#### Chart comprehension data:
+ + + + + + +
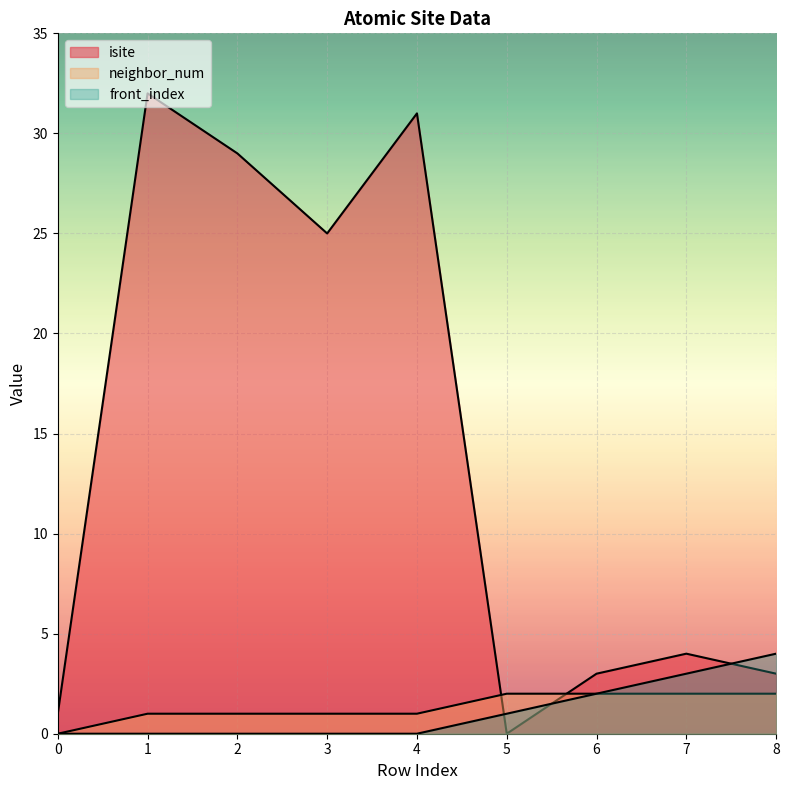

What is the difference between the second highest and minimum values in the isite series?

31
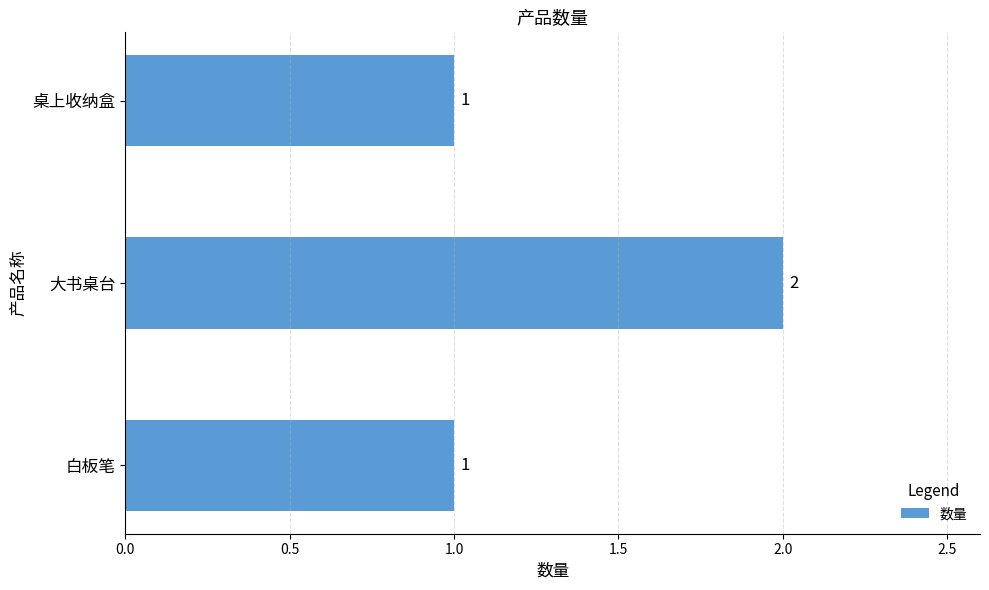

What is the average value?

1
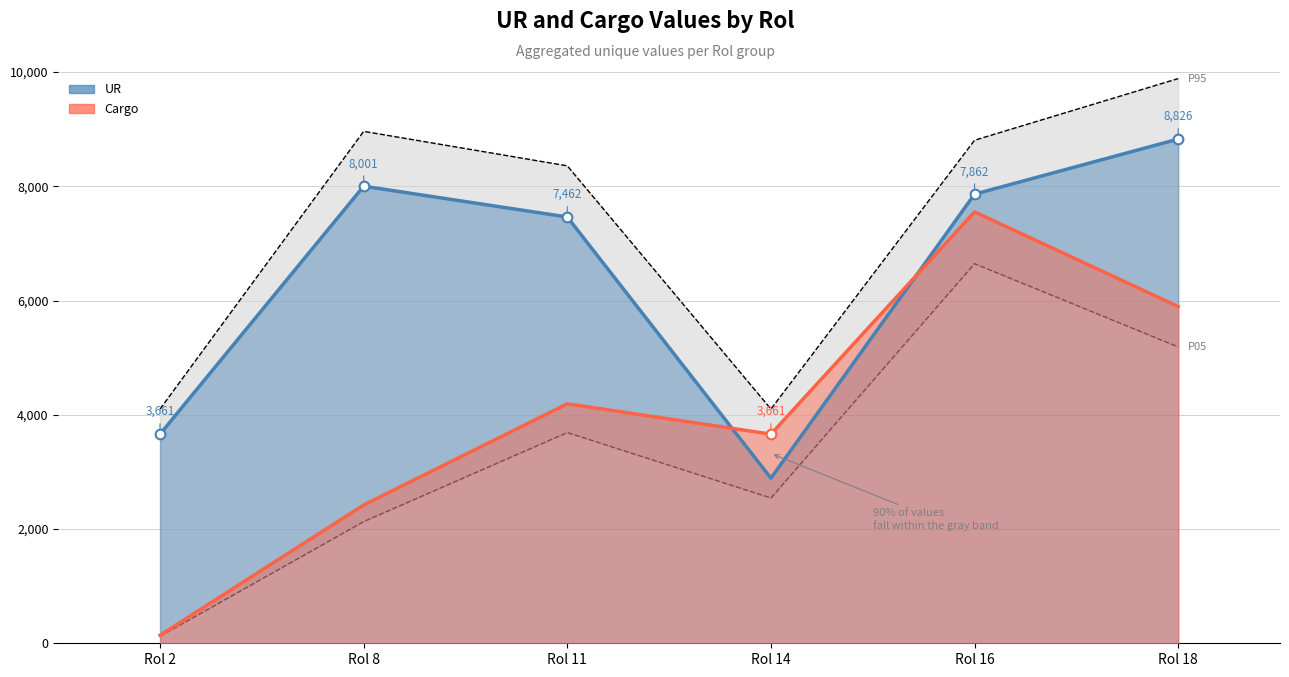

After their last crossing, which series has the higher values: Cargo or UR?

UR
+ + + + + + +
#### PROBLEM REQUIREMENTS:
Write out all of the records above word for word, leaving out the pictures.

#### REPLY:
What is the difference between the second highest and minimum values in the isite series?

31

What is the average value?

1

After their last crossing, which series has the higher values: Cargo or UR?

UR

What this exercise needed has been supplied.